An earlier review (May 2010):
There's a table d'hôte at four courses for £20
(though one
of those courses is an amuse bouche), an à la carte and a
six-course tasting menu for £48 (evening only).
The immediate thing I noticed about the menus is the overlap between
alc and tdh and that one dish at each course of the 3-3-3 tdh carried a
supplement. These three dishes were also on the alc, and the
supplements brought the cost up to the alc price. I guess the
chef sees these three as his signature dishes or something?
But
it just seems wrong to have an £11.50 supplement for a main
course on a £20 menu. If you have all three tdh
dishes
which carry a supplement, you end up paying more in supplements
(£22.50) than for the menu.
For me the tdh could also have been better balanced - there was a
rabbit dish for both starter and main course, and foie gras in two
dishes too.

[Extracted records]
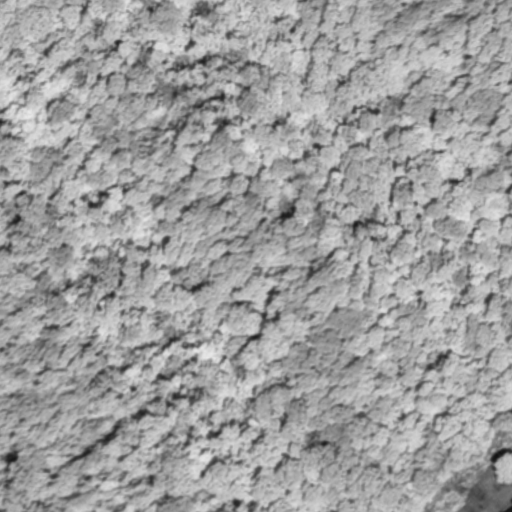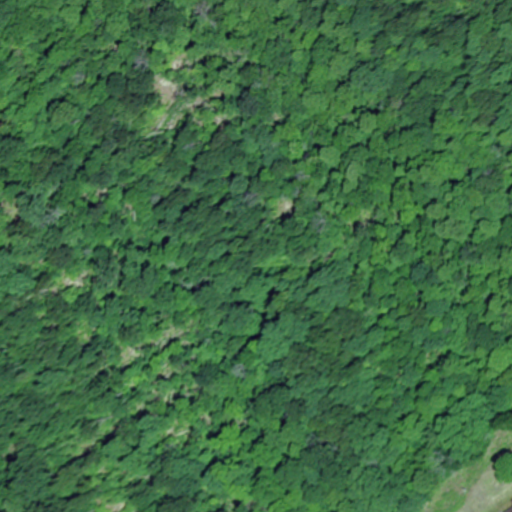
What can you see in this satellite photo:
building: (508, 509)
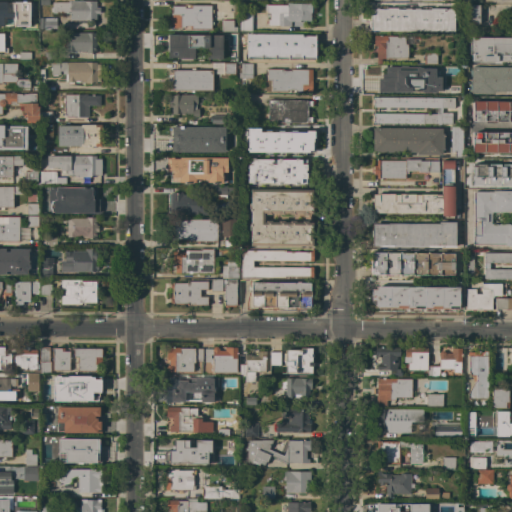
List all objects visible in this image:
building: (412, 0)
building: (471, 0)
building: (75, 9)
building: (77, 9)
building: (3, 10)
building: (14, 12)
building: (285, 14)
building: (288, 14)
building: (471, 14)
building: (472, 14)
building: (509, 14)
building: (189, 16)
building: (192, 16)
building: (411, 19)
building: (409, 20)
building: (245, 21)
building: (28, 23)
building: (47, 24)
building: (227, 25)
building: (220, 36)
building: (0, 42)
building: (80, 42)
building: (80, 42)
building: (2, 44)
building: (192, 46)
building: (278, 46)
building: (280, 46)
building: (387, 46)
building: (392, 46)
building: (183, 49)
building: (490, 49)
building: (491, 49)
building: (47, 53)
building: (24, 55)
building: (430, 58)
road: (302, 66)
building: (55, 67)
building: (245, 70)
building: (77, 71)
building: (81, 72)
building: (41, 73)
building: (11, 75)
building: (11, 76)
building: (197, 77)
building: (396, 77)
building: (394, 78)
building: (288, 79)
building: (289, 79)
building: (489, 79)
building: (489, 79)
building: (190, 80)
building: (455, 80)
building: (48, 86)
building: (245, 99)
building: (21, 104)
building: (22, 104)
building: (77, 104)
building: (79, 104)
building: (181, 104)
building: (183, 105)
building: (491, 109)
building: (410, 110)
building: (412, 110)
building: (490, 110)
building: (285, 111)
building: (288, 111)
building: (45, 116)
building: (217, 119)
road: (99, 120)
building: (4, 133)
building: (5, 133)
building: (249, 134)
building: (67, 135)
building: (79, 135)
building: (89, 135)
building: (184, 136)
building: (196, 139)
building: (405, 140)
building: (408, 140)
building: (277, 141)
building: (454, 141)
building: (456, 141)
building: (291, 142)
building: (491, 142)
building: (491, 142)
building: (27, 148)
building: (220, 148)
building: (217, 158)
building: (73, 164)
building: (8, 165)
building: (76, 165)
building: (7, 166)
building: (401, 167)
building: (402, 167)
building: (185, 168)
building: (472, 168)
building: (194, 169)
building: (274, 171)
building: (276, 171)
building: (31, 176)
building: (499, 176)
building: (50, 177)
building: (48, 178)
building: (219, 180)
building: (433, 180)
building: (220, 192)
building: (9, 195)
building: (79, 195)
building: (5, 196)
building: (421, 198)
building: (70, 200)
building: (413, 203)
building: (186, 205)
building: (187, 205)
building: (32, 208)
building: (49, 208)
building: (280, 217)
building: (491, 217)
building: (492, 218)
building: (277, 219)
building: (32, 221)
building: (79, 227)
building: (81, 227)
building: (225, 227)
building: (9, 228)
building: (11, 229)
building: (192, 230)
building: (201, 230)
building: (411, 235)
building: (413, 235)
road: (466, 240)
building: (50, 242)
building: (227, 243)
road: (133, 255)
road: (347, 256)
building: (5, 259)
building: (9, 260)
building: (77, 261)
building: (79, 261)
building: (190, 261)
building: (192, 262)
building: (274, 263)
building: (389, 263)
building: (274, 264)
building: (411, 264)
building: (431, 264)
building: (468, 264)
building: (45, 266)
building: (495, 266)
building: (498, 266)
building: (27, 270)
building: (229, 270)
building: (29, 271)
building: (455, 279)
building: (214, 284)
building: (227, 284)
building: (0, 285)
building: (215, 285)
building: (7, 288)
building: (34, 288)
building: (42, 289)
building: (44, 289)
building: (507, 290)
building: (77, 291)
building: (0, 292)
building: (19, 292)
building: (21, 292)
building: (76, 292)
building: (229, 292)
building: (187, 293)
building: (188, 293)
building: (278, 295)
building: (279, 295)
building: (480, 296)
building: (481, 296)
building: (413, 297)
building: (387, 298)
building: (438, 299)
building: (500, 302)
building: (502, 303)
building: (509, 303)
road: (255, 330)
building: (199, 354)
building: (4, 357)
building: (272, 357)
building: (274, 357)
building: (510, 357)
building: (86, 358)
building: (413, 358)
building: (511, 358)
building: (23, 359)
building: (25, 359)
building: (42, 359)
building: (60, 359)
building: (88, 359)
building: (177, 359)
building: (179, 359)
building: (219, 359)
building: (221, 359)
building: (385, 359)
building: (447, 359)
building: (3, 360)
building: (44, 360)
building: (59, 360)
building: (388, 360)
building: (296, 361)
building: (298, 361)
building: (433, 362)
building: (252, 365)
building: (251, 366)
building: (476, 374)
building: (478, 375)
building: (30, 382)
building: (32, 382)
building: (511, 386)
building: (85, 387)
building: (290, 387)
building: (293, 387)
building: (73, 388)
building: (176, 388)
building: (5, 389)
building: (6, 389)
building: (390, 389)
building: (392, 389)
building: (497, 397)
building: (49, 398)
building: (432, 398)
building: (433, 398)
building: (499, 398)
building: (226, 401)
building: (34, 411)
building: (3, 417)
building: (4, 417)
building: (84, 418)
building: (77, 419)
building: (186, 419)
building: (396, 419)
building: (184, 420)
building: (291, 421)
building: (292, 421)
building: (397, 421)
building: (502, 424)
building: (25, 427)
building: (26, 427)
building: (49, 428)
building: (250, 430)
building: (250, 430)
building: (445, 430)
building: (446, 430)
building: (240, 431)
building: (222, 432)
building: (479, 432)
building: (5, 447)
building: (4, 448)
building: (178, 449)
building: (76, 450)
building: (78, 451)
building: (276, 451)
building: (276, 451)
building: (386, 451)
building: (411, 451)
building: (189, 452)
building: (398, 452)
building: (29, 458)
building: (46, 459)
building: (475, 462)
building: (477, 462)
building: (446, 463)
building: (448, 463)
building: (24, 468)
building: (30, 473)
building: (482, 476)
building: (483, 477)
building: (81, 479)
building: (182, 479)
building: (183, 479)
building: (76, 481)
building: (296, 481)
building: (4, 482)
building: (295, 482)
building: (5, 483)
building: (393, 483)
building: (395, 483)
building: (508, 486)
building: (508, 486)
building: (218, 492)
building: (267, 492)
building: (217, 493)
building: (429, 493)
building: (430, 494)
building: (2, 505)
building: (4, 505)
building: (85, 506)
building: (88, 506)
building: (184, 506)
building: (185, 506)
building: (295, 506)
building: (295, 507)
building: (389, 507)
building: (399, 507)
building: (49, 509)
building: (481, 510)
building: (20, 511)
building: (25, 511)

PROBLEM TO SOLVE:
Reproduce the stretch of the restaurant review from "The immediate thing" through "for the menu.", word for word.

EXERCISE OUTPUT:
The immediate thing I noticed about the menus is the overlap between
alc and tdh and that one dish at each course of the 3-3-3 tdh carried a
supplement. These three dishes were also on the alc, and the
supplements brought the cost up to the alc price. I guess the
chef sees these three as his signature dishes or something?
But
it just seems wrong to have an £11.50 supplement for a main
course on a £20 menu. If you have all three tdh
dishes
which carry a supplement, you end up paying more in supplements
(£22.50) than for the menu.